[Data items]
* * *
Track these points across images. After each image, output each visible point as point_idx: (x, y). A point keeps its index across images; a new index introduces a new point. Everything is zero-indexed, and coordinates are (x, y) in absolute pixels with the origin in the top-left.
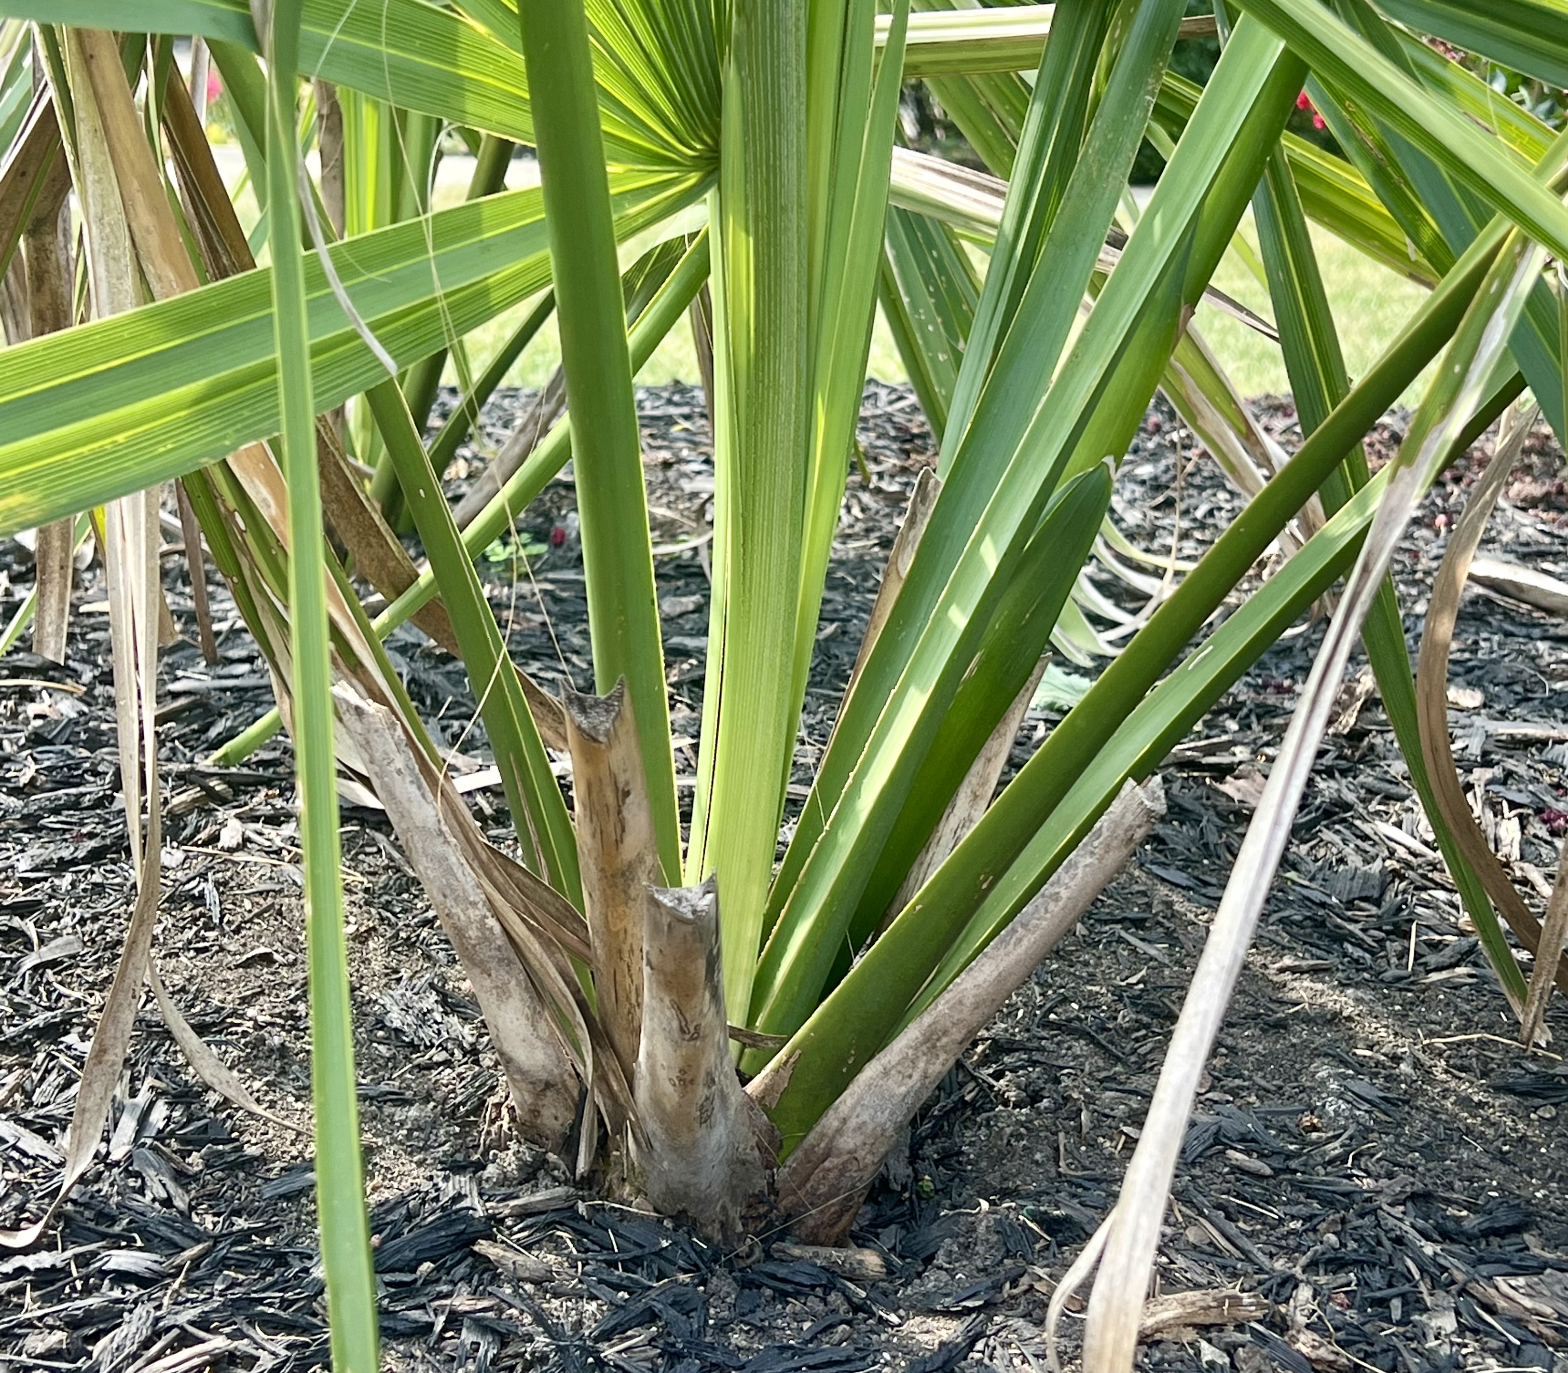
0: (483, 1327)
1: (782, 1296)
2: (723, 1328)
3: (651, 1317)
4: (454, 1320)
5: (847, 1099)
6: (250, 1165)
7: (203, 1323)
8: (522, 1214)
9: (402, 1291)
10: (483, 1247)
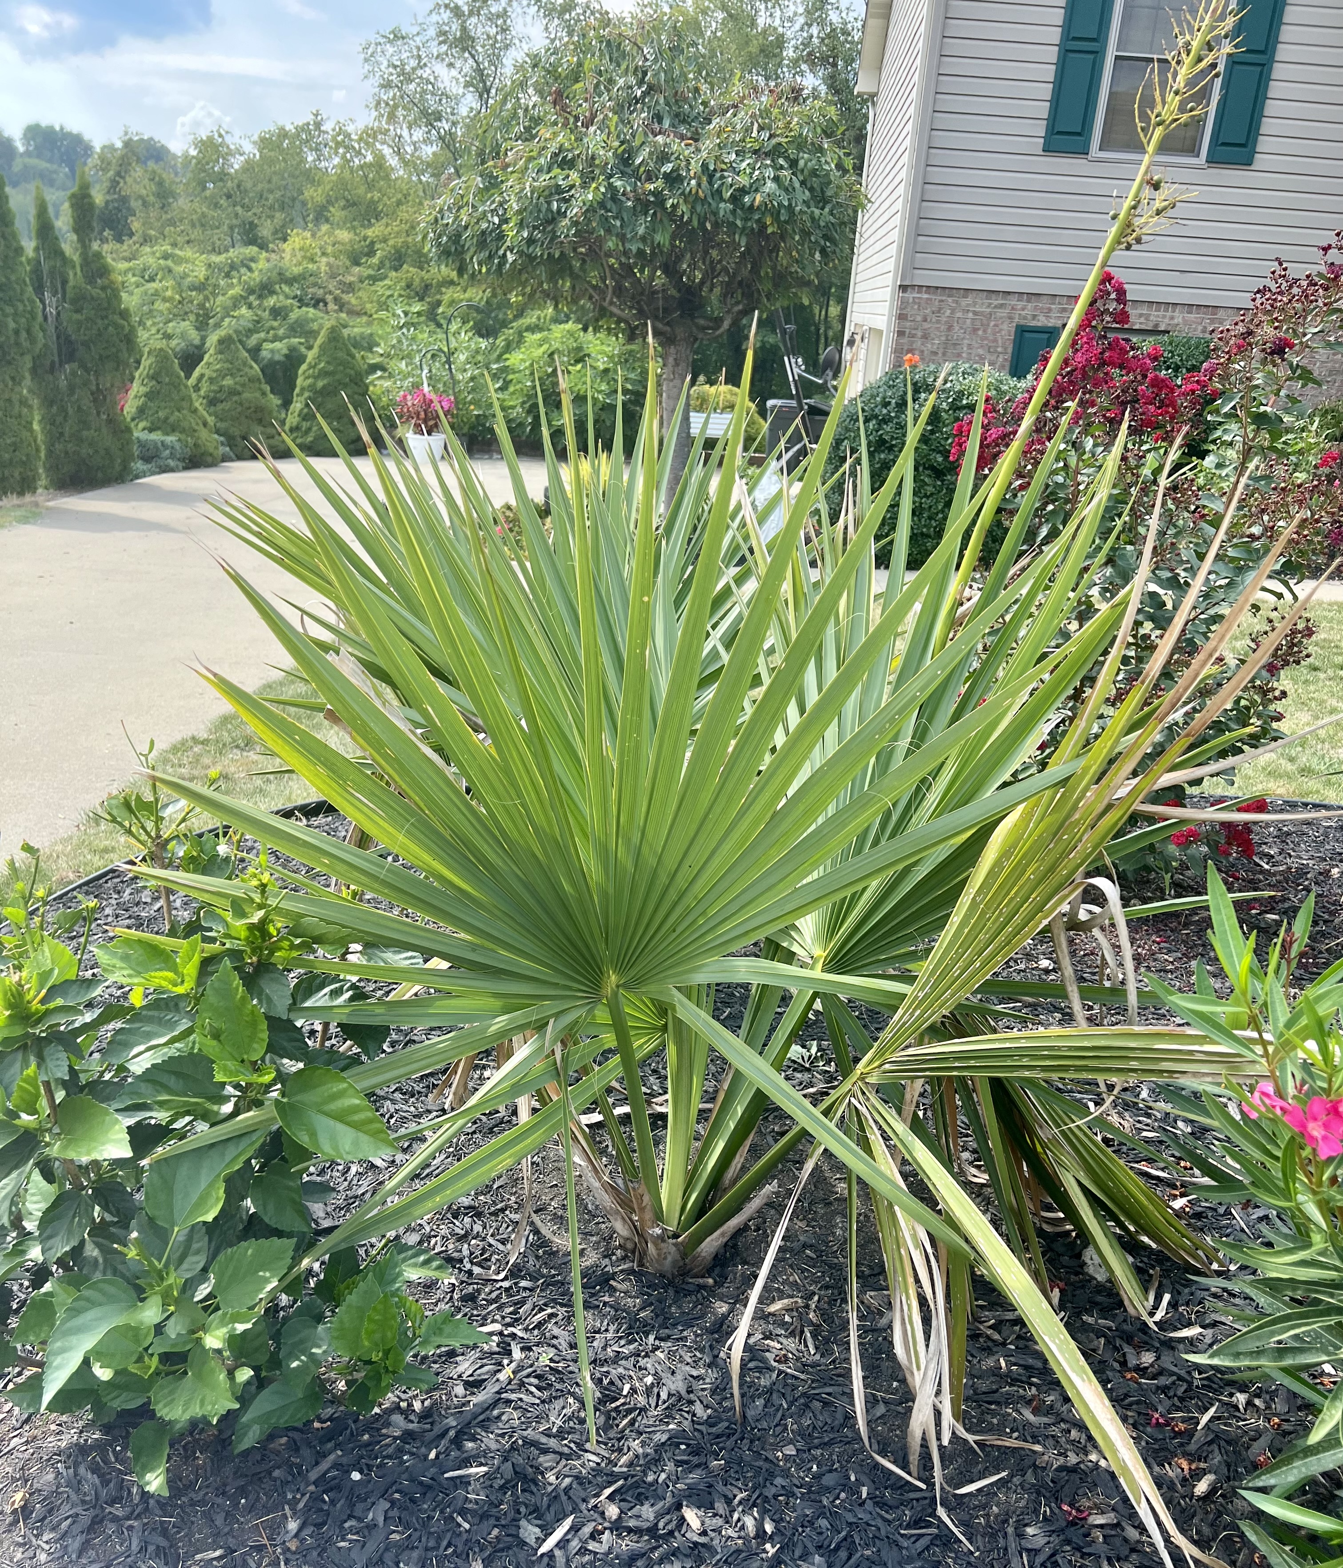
0: (611, 1307)
1: (685, 1296)
2: (670, 1306)
3: (651, 1304)
4: (605, 1304)
5: (703, 1245)
6: (554, 1254)
7: (546, 1305)
8: (622, 1271)
9: (593, 1295)
10: (612, 1282)
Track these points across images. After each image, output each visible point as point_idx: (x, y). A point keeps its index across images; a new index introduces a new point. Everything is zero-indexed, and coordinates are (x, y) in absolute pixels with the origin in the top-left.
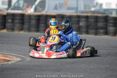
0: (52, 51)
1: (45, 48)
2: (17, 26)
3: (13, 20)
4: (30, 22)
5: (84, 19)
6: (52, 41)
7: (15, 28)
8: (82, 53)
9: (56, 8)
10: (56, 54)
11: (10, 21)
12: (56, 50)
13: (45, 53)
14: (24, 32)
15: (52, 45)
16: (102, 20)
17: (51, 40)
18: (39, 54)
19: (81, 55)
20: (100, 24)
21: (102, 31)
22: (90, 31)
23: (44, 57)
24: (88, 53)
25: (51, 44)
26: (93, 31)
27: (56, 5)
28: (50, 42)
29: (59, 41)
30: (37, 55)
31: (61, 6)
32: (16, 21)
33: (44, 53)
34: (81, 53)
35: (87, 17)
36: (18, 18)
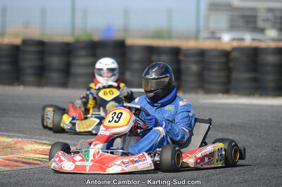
0: (112, 153)
1: (92, 146)
6: (113, 124)
8: (200, 158)
10: (123, 162)
12: (122, 149)
13: (92, 161)
15: (110, 136)
17: (109, 122)
18: (74, 161)
19: (196, 163)
23: (87, 171)
24: (217, 157)
25: (108, 133)
28: (107, 128)
29: (131, 124)
30: (68, 166)
33: (88, 160)
34: (197, 159)
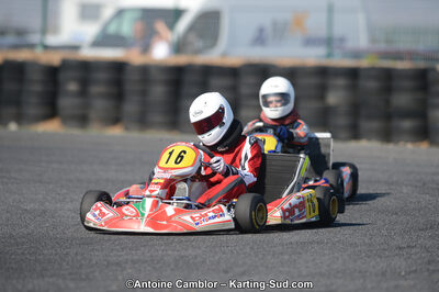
2: (100, 105)
3: (85, 84)
4: (144, 93)
5: (341, 82)
7: (93, 115)
9: (260, 39)
11: (73, 87)
14: (127, 129)
16: (407, 84)
20: (402, 100)
21: (407, 124)
22: (365, 125)
26: (375, 125)
27: (261, 30)
31: (280, 31)
32: (95, 89)
35: (353, 74)
36: (102, 76)
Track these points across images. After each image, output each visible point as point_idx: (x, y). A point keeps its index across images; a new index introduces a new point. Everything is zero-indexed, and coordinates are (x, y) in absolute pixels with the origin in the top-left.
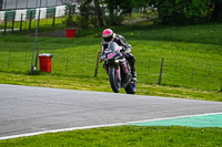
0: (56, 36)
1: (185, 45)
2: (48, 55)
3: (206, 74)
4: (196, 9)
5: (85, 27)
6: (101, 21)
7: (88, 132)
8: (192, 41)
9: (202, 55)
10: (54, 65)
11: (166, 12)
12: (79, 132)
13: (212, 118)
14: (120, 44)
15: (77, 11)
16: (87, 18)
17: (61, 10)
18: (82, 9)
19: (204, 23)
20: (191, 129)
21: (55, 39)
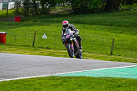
0: (9, 21)
1: (89, 26)
2: (4, 33)
3: (101, 44)
4: (95, 4)
5: (27, 15)
6: (37, 11)
7: (28, 80)
8: (93, 23)
9: (99, 32)
10: (8, 39)
11: (76, 5)
12: (23, 80)
13: (105, 71)
14: (72, 30)
15: (22, 5)
16: (28, 9)
17: (11, 5)
18: (25, 4)
19: (100, 13)
20: (92, 78)
21: (8, 23)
* * *
§ EXERCISE REQUIREMENTS
Could the entries above be copied out exactly, with no pictures included?

§ SOLUTION
Track these points across images. After each image, output each visible point as point_idx: (x, y). A point keeps its index across images; a new index introduces a new point. Everything is zero-indexed, and coordinates are (x, y) in absolute pixels with the origin in the top-left.
0: (483, 1327)
1: (782, 1296)
2: (723, 1328)
3: (651, 1317)
4: (454, 1320)
5: (847, 1099)
6: (250, 1165)
7: (203, 1323)
8: (522, 1214)
9: (402, 1291)
10: (483, 1247)
0: (611, 1307)
1: (685, 1296)
2: (670, 1306)
3: (651, 1304)
4: (605, 1304)
5: (703, 1245)
6: (554, 1254)
7: (546, 1305)
8: (622, 1271)
9: (593, 1295)
10: (612, 1282)
Track these points across images. After each image, output each visible point as point_idx: (x, y). A point keeps its index across images; a new index introduces a new point. Everything is zero-indexed, and coordinates are (x, y) in absolute pixels with the origin in the top-left.
0: (52, 51)
1: (45, 48)
2: (17, 26)
3: (13, 20)
4: (30, 22)
5: (84, 19)
6: (52, 41)
7: (15, 28)
8: (82, 53)
9: (56, 8)
10: (56, 54)
11: (10, 21)
12: (56, 50)
13: (45, 53)
14: (24, 32)
15: (52, 45)
16: (102, 20)
17: (51, 40)
18: (39, 54)
19: (81, 55)
20: (100, 24)
21: (102, 31)
22: (90, 31)
23: (44, 57)
24: (88, 53)
25: (51, 44)
26: (93, 31)
27: (56, 5)
28: (50, 42)
29: (59, 41)
30: (37, 55)
31: (61, 6)
32: (16, 21)
33: (44, 53)
34: (81, 53)
35: (87, 17)
36: (18, 18)
0: (112, 153)
1: (92, 146)
6: (113, 124)
8: (200, 158)
10: (123, 162)
12: (122, 149)
13: (92, 161)
15: (110, 136)
17: (109, 122)
18: (74, 161)
19: (196, 163)
23: (87, 171)
24: (217, 157)
25: (108, 133)
28: (107, 128)
29: (131, 124)
30: (68, 166)
33: (88, 160)
34: (197, 159)
2: (100, 105)
3: (85, 84)
4: (144, 93)
5: (341, 82)
7: (93, 115)
9: (260, 39)
11: (73, 87)
14: (127, 129)
16: (407, 84)
20: (402, 100)
21: (407, 124)
22: (365, 125)
26: (375, 125)
27: (261, 30)
31: (280, 31)
32: (95, 89)
35: (353, 74)
36: (102, 76)
Track these points across images. After each image, output each visible point as point_idx: (x, y). A point keeps its index across images; a new index introduces a new point. Everything is zero-indexed, and coordinates are (x, y) in absolute pixels with the origin in the top-left.
0: (56, 36)
1: (185, 45)
2: (48, 55)
3: (206, 74)
4: (196, 9)
5: (85, 27)
6: (101, 21)
7: (88, 132)
8: (192, 41)
9: (202, 55)
10: (54, 65)
11: (166, 12)
12: (79, 132)
13: (212, 118)
14: (120, 44)
15: (77, 11)
16: (87, 18)
17: (61, 10)
18: (82, 9)
19: (204, 23)
20: (191, 129)
21: (55, 39)
0: (9, 21)
1: (89, 26)
2: (4, 33)
3: (101, 44)
4: (95, 4)
5: (27, 15)
6: (37, 11)
7: (28, 80)
8: (93, 23)
9: (99, 32)
10: (8, 39)
11: (76, 5)
12: (23, 80)
13: (105, 71)
14: (72, 30)
15: (22, 5)
16: (28, 9)
17: (11, 5)
18: (25, 4)
19: (100, 13)
20: (92, 78)
21: (8, 23)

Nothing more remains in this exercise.